'SURİYE VE TÜRKİYE ARASINDA DOĞRUDAN ÇATIŞMA RİSKİ ARTMIŞ OLUR'
Kürt güçlerinin Türk Silahlı Kuvvetleri’nin (TSK) sürdürdüğü Zeytin Dalı Harekatı’na karşı koyma gücünde olmadıkları için konuyla ilgilerinin ortada olduğunu söyleyen Kosaçev, “Şam için bu (ordu birliklerinin Afrin’e girmesi), kontrolünün altındaki alanı genişletmek anlamına geliyor. Ancak böyle bir durumda elbette ki Suriye ve Türkiye arasında doğrudan çatıma riski de artmış olur, bu da şimdiki durumla örtüşen bir şey değil” ifadelerini kullandı.

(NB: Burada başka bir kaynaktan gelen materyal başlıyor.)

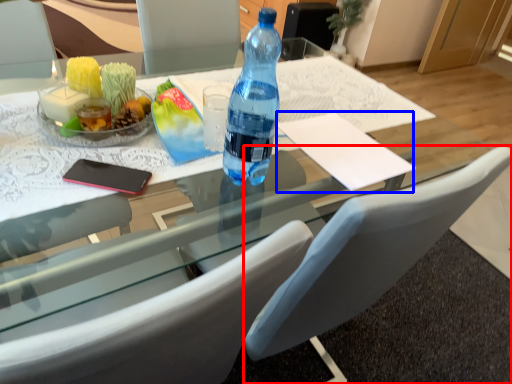
Question: Which of the following is the closest to the observer, chair (highlighted by a red box) or notepad (highlighted by a blue box)?

Choices:
 (A) chair
 (B) notepad

Answer: (A)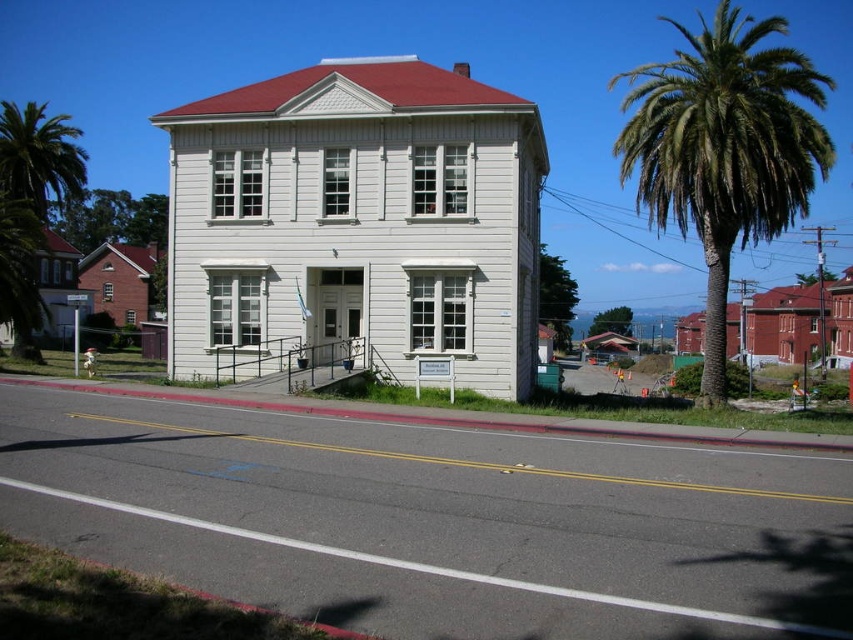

'BÖLGEYİ BİRİLERİNİN YÜZDE 100 KONTROL ETTİĞİNİ DÜŞÜNMEK DOĞRU DEĞİL'
Rusya’nın bu nedenle başlıca tüm aktörlerin çıkarlarını aynı payda altında toplamak için çaba harcadığını söyleyen Kosaçev, “Gelişmelerle ilgili tek bir senaryoyu garantilemek mümkün olmayabilir. Her hâlükârda amacımız, şiddetin tırmanmasının önüne geçmek ve tarafların dikkatlerini birbirilerinin üzerine değil, terörle mücadeleye çekmek. Bu maalesef her zaman başarılamıyor” ifadelerini kullandı ve şöyle devam etti: “Ancak bu, uzlaştırıcı faaliyetlerimizin kapatılması ya da etkisiz kabul edilmesi anlamına gelmez, aksine, Rusya, bir istikrar faktörü olarak farklı çıkarları dahi bulunan ülkelerin güvendiği az sayıdaki devletlerden biri ve son yıllarda bölgedeki en etkili gücü.”
Daha önce Lübnan merkezli Mayadin televizyonu, Kürt güçleriyle Şam’ın Suriye ordusunun Afrin’e girmesi konusunda anlaşmaya vardığını iddia etmiş, haberde anlaşmanın Afrin’in korunması ve TSK ile beraberindeki güçlerin saldırılarına karşı koyulması amacıyla yapıldığı ileri sürülmüştü.